### Text under study:
In U.S. Pat. No. 5,939,485, Bromberg, et al. described a polymer network that had been developed, which is responsive to environmental stimuli, such as pH, temperature, and ionic strength. They used vinyl polymers, acryl polymers, and urethanes, which are non-degradable polymers, in a living body as the structural components of the polymer network, and used polyoxyalkylene polymers and cellulose polymers as the stimuli-sensitive polymers. However, if the non-degradable polymers as described above are used as structural components, they may generate a foreign body reaction because they are not degradable in a living body and have low biocompatibility.
As described above, non-degradable polymers cause inflammation in surrounding tissues, thus requiring reoperation for removal after a certain period of time, and biodegradable polymers have rather low adhesion-preventing effects, as compared with non-degradable polymers. Further, gel-type adhesion inhibitors are readily degraded and absorbed by the body before the wound heal, and thus, they exert low adhesion-preventing effects. Accordingly, there is a demand for a temperature-sensitive adhesion inhibitor to solve the disadvantages of non-degradable polymers and biodegradable polymers.
Poloxamer, a polymer manufactured by BASF, is known as a thermosensitive substance that exists in a solution state at a low temperature but gelates as temperature increases (see U.S. Pat. No. 4,188,373, U.S. Pat. No. 4,478,822 and U.S. Pat. No. 4,474,751). U.S. Pat. No. 5,939,485 by Bromberg, et al. describes that these poloxamers are substances capable of reversible gelation according to stimuli of pH, temperature, and ionic strength. Further, Steinleitner, et al. published an evaluation of the anti-adhesion efficacy of fluid gels having poloxamers as a basic composition [Fertility and sterility 57(2): 305 (1992)].

### Work instruction 1:
In the passage on adhesion-inhibiting polymers, which company manufactures poloxamer?
### Work instruction 2:
Please write the next paragraph of the passage on adhesion-inhibiting polymers, following on from its final sentence.

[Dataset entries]
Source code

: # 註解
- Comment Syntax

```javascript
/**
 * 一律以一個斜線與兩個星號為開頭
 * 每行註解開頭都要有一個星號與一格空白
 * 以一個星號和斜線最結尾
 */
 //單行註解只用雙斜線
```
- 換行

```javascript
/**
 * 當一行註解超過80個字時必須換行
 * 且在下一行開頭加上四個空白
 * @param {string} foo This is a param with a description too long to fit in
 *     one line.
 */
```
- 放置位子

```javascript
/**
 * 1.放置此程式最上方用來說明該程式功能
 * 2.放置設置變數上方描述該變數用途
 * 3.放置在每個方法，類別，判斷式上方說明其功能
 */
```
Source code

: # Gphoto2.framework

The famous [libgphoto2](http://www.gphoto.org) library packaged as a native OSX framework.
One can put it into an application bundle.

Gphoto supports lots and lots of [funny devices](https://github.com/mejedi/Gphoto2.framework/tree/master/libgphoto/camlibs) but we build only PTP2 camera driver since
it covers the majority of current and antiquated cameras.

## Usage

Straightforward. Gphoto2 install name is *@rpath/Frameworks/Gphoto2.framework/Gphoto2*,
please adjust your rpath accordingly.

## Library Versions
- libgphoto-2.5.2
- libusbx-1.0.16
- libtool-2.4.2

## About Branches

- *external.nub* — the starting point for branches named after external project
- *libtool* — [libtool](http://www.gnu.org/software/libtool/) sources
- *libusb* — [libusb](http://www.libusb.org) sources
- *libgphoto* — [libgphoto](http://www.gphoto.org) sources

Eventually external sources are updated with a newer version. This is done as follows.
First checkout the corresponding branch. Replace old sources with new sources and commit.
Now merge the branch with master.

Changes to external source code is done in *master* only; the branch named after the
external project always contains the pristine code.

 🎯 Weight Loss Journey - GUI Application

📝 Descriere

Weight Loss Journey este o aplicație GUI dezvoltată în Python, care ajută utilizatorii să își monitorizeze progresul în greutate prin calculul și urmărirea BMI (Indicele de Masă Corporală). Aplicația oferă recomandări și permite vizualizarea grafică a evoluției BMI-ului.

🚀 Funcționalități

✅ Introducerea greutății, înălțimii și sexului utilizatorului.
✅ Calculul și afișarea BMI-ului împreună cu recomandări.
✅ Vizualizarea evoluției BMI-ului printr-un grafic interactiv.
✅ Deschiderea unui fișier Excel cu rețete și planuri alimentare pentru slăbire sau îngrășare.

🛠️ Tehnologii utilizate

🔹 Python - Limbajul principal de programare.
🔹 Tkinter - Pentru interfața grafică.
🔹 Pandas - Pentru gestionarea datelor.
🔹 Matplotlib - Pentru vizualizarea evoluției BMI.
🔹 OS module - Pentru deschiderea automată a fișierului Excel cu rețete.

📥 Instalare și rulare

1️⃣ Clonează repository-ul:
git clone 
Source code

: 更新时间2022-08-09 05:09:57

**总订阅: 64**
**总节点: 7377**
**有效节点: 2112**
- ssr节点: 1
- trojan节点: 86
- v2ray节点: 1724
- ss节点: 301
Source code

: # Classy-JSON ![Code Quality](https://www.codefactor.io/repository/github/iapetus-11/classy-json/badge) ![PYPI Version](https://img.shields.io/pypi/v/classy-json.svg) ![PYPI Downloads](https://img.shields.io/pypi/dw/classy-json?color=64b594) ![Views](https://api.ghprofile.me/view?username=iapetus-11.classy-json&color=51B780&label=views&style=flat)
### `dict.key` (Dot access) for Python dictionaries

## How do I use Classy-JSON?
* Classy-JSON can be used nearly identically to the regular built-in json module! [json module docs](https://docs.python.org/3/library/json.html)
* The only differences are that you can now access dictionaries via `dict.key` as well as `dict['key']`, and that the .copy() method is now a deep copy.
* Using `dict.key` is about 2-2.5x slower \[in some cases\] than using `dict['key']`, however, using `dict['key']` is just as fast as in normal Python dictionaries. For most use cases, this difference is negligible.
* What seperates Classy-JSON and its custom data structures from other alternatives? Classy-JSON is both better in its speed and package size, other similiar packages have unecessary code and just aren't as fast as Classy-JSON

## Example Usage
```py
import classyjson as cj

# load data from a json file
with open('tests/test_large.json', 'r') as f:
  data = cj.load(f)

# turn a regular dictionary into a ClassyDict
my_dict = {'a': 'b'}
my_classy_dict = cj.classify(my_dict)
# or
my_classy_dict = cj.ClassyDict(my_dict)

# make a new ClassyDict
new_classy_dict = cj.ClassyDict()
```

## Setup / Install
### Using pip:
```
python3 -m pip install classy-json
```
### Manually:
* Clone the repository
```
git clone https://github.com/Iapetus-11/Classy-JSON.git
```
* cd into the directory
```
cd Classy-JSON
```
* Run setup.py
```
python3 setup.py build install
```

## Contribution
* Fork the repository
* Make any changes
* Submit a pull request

### Final answer 1:
BASF

### Final answer 2:
Generally known poloxamers have a structure of polyethylene oxide (PEO)-polypropylene oxide (PPO)-polyethylene oxide (PEO). For example, Poloxamer 407 has a gelation temperature of about 25° C. and its gelation is influenced by factors such as poloxamer grade, concentration, pH, additives, etc. In addition, the melting temperature of Poloxamer 407 is 56° C. and its specific gravity is 1.05. However, this poloxamer has physical properties such that it forms a polymer gel in aqueous solutions, but is easily dissolved in water. Therefore, poloxamer has a drawback in that it does not retain its gel state in a certain area for a time sufficient to inhibit adhesion.
Korean Patent Nos. 0416104B1 and 0565881B1 describe a method of improving in vivo stability of carboxymethyl cellulose used as a main component and poloxamer by ionic crosslinking of water-soluble alginate with divalent cations (Ca2+, Br2+, etc.). However, when this method is used, in vivo stability is slightly improved, but, in practice, tissue adhesiveness is reduced at the site of application and the applied solutions flow down from the tissues. Because of this problem, there are restrictions on the use of poloxamers in the peritoneal cavity/pelvic cavity/uterine cavity, which are the most common surgical sites among all surgical sites (about 50% or more), and poloxamers also have low adhesion-preventing effects.
Due to these problems, a variety of film-, fabric-, or gel-type adhesion inhibitors have been developed or commercialized, and until now have been clinically used, but products showing successful adhesion-preventing effects at all surgical sites have not yet been developed. Accordingly, there is a demand for the development of an ideal adhesion inhibitor which has superior biocompatibility, tissue adhesiveness, bioabsorbability, in-body stability, etc., and may be readily applied to all surgical sites.